Alıntılanan metin.
= = =

RAKIM ELKUTLU

İzmir Mevlevihanesi’nden feyz alanlardan biri de Hoca Rakım Elkutlu’dur (1871-1948). Bestekar ve Hisar Camii İmam-Hatibi Rakım Elkutlu Mevlevi-Rifai bir kültür adamıdır. Çocukluğu Tilkilik’te geçti. Yaşar Aksoy bu semti şöyle anlatır:

“Tilkilik o yılların asude ve ekabir semtlerindendir. Evlerden sokaklara musıki nağmeleri yayılır. Rifai-Mevlevi-Bektaşi tekkeleri vardır. Her köşesi bir evliya durağı.”

Yedi yaşlarında iken, İzmir Mevlevihanesi’nde neyzen Emin Dede’den musiki meşketti. Kısa zamanda ilerledi ve dergahtaki ayinlere katılma​ya başladı. 17 yaşında Mevlevihanenin na’thanlığına, 28 yaşında ise kudümzenbaşılığına getirildi.

1892’de babasının vefatı üzerine henüz 21-22 yaşlarında iken Hisar Camii imam-hatipliğine tayin edildi. Hayatının son günlerine kadar bu görevini sürdürdü. Bu sebeple çevresinde “Rakım Hoca” diye tanındı.

= = =

Veri kesitleri.
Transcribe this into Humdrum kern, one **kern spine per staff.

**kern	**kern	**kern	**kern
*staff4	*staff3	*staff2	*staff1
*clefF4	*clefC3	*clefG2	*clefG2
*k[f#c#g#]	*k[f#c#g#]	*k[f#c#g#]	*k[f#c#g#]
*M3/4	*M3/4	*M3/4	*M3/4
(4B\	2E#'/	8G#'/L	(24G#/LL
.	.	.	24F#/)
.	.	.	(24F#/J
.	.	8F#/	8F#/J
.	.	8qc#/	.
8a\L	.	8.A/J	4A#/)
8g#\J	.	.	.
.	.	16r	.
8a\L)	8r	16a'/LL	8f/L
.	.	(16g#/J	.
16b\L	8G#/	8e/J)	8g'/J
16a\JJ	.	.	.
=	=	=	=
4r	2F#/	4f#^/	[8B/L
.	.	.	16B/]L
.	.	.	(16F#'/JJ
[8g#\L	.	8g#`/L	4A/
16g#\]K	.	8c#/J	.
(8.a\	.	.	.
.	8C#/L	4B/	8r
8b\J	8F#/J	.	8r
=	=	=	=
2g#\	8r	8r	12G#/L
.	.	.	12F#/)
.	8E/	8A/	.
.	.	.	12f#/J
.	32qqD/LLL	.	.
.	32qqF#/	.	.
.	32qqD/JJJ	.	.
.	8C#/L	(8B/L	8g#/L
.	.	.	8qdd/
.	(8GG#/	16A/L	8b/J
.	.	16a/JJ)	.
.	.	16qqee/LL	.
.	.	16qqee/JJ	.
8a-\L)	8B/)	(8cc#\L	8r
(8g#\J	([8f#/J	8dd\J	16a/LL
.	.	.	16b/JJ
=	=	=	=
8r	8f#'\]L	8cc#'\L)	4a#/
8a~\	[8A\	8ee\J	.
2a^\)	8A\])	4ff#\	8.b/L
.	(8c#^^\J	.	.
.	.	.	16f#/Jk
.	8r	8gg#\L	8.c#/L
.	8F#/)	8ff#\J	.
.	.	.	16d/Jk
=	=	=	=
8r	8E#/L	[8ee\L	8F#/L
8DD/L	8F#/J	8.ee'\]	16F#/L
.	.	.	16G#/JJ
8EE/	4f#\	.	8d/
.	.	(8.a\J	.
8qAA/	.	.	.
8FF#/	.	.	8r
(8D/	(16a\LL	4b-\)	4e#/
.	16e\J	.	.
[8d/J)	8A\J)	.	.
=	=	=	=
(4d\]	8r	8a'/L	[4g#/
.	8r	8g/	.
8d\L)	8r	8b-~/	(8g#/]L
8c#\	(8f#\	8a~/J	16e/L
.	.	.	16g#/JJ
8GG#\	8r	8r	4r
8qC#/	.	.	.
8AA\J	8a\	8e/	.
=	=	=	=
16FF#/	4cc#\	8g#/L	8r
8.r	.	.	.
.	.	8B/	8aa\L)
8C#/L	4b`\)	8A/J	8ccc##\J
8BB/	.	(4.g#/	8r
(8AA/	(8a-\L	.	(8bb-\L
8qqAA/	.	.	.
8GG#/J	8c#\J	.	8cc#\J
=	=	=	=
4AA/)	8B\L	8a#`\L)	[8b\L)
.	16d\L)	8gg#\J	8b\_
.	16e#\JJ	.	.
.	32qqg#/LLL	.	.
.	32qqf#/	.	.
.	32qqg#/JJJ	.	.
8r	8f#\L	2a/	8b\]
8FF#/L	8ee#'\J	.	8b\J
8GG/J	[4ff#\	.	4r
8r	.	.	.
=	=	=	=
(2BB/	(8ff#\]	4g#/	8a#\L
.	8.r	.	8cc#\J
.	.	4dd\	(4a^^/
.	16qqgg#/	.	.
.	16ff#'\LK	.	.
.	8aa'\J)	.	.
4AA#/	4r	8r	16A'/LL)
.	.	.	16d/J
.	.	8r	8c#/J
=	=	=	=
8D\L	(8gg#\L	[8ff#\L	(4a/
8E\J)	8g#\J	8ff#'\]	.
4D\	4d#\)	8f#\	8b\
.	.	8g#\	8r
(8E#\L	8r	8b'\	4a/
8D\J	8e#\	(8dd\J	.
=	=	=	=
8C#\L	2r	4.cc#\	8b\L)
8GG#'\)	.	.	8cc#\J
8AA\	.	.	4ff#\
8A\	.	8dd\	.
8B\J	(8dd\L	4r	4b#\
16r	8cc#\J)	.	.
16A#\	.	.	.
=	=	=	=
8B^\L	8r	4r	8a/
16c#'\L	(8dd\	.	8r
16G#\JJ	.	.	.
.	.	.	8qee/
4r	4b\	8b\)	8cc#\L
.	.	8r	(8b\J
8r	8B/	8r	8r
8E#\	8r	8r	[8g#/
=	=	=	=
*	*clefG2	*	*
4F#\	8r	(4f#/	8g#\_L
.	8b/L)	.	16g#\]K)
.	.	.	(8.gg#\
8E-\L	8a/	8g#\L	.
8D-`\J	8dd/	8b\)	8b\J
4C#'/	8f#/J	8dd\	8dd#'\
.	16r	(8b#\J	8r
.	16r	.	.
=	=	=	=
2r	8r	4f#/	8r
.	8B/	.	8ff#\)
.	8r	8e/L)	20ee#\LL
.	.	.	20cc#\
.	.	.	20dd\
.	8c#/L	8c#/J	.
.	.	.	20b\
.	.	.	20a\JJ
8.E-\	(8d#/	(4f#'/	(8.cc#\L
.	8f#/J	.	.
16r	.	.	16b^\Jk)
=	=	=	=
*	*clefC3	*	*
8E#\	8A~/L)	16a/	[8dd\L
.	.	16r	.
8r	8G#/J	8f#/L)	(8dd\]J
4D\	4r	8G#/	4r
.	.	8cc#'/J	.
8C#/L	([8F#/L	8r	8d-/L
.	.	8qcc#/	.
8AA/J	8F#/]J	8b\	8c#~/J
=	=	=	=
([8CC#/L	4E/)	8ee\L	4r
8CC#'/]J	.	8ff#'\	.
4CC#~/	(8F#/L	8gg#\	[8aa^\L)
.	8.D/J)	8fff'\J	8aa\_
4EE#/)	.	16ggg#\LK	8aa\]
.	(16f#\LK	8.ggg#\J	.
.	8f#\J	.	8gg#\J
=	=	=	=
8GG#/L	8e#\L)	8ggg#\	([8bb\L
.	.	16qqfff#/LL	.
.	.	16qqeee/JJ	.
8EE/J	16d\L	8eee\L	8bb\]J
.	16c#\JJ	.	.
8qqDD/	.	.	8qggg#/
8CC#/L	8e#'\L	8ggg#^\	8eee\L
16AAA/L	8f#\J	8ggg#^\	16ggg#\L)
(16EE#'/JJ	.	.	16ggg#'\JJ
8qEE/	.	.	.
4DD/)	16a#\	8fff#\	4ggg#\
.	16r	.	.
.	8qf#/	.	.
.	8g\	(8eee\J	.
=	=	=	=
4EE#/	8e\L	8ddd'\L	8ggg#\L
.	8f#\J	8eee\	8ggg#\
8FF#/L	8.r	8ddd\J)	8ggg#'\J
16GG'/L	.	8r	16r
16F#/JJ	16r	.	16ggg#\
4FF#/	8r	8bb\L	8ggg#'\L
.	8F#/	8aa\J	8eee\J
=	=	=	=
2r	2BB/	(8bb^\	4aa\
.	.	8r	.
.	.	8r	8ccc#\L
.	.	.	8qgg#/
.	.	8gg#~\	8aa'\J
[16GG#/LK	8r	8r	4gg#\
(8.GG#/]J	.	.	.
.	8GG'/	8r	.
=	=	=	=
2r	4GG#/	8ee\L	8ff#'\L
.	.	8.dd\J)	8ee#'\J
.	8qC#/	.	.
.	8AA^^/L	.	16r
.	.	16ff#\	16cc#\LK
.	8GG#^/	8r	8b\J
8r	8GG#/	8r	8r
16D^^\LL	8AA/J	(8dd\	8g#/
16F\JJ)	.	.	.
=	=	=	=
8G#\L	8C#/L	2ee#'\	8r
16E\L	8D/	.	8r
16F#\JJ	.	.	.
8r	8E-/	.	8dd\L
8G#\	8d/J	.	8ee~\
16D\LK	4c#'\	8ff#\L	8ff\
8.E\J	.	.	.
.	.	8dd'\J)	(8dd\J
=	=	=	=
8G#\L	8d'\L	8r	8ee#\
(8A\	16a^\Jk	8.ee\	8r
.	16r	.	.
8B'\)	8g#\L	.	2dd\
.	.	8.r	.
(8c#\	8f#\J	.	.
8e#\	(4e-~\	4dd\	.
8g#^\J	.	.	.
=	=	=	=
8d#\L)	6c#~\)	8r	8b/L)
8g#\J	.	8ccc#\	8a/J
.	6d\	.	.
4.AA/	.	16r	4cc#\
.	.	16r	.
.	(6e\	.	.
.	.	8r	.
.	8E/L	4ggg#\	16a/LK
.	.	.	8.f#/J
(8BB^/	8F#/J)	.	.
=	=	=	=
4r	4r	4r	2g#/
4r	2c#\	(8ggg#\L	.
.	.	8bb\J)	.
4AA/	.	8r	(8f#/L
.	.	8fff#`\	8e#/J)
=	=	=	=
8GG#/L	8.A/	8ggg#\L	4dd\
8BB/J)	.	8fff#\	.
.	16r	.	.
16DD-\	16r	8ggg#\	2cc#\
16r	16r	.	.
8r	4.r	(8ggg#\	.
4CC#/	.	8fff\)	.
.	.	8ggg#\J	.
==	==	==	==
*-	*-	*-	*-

= = =

Görev listesi.
a: Rakım Elkutlu hakkındaki metinde geçen "1892’de babasının vefatı üzerine henüz 21-22 yaşlarında iken Hisar Camii imam-hatipliğine tayin edildi." cümlesini İngilizceye çevirin.
b: Rakım Elkutlu hakkındaki metni son cümlesinden sonra devam ettirin.

Verilen cevaplar.
a: In 1892, upon his father's death, when he was only 21 or 22 years old, he was appointed imam and preacher of the Hisar Mosque.

b:
DİN VE SANAT

Rakım Hoca Bir din görevlisi, Hisar Camii İmam-Hatibi. Hisar Camii İzmir’in en önemli mabedi, dini protokolün de merkezi. Rakım Hoca aynı zamanda tasavvuf ve tekke çevresinde de bulunmuş bir kimse. İzmir Mevlevihanesi’nde önemli görevler olan Naathan ve Kudümzenbaşılık yaptı. Bu neyi gösterir?

Dinle sanatın iç içe olduğunu gösterir. Din bütün toplumlarda güzel sanatların, özellikle musikinin temel kaynaklarından biridir. Din görevlisi olarak Rakım Elkutlu tek örnek değildir. Meşhur musiki adamlarımızdan Sadettin Kaynak da bir din görevlisidir. Selimiye ve Sultanahmet camilerinde imam-hatiplik yapmıştır. Sanat duygulara hitap eder. Dinde de duygu dünyasının mühim yeri vardır.

İkinci olarak o günkü toplumun taassuptan uzak olduğunu gösterir. İzmir’in en büyük camiinin imamının musikiyle haşır neşir olması yadırganmamıştır. Üstelik Rakım Hoca sadece dini musiki alanında kalmamıştır. Eserlerinin çoğu dindışı türdedir. Bu rahat din anlayışını besleyen kaynak tasavvufi idi. Sadece şekilden ibaret olmayan, sevgi ve şefkat ağırlıklı din telakkisi, tekke çevrelerinde daha çok hayat bulmuştu.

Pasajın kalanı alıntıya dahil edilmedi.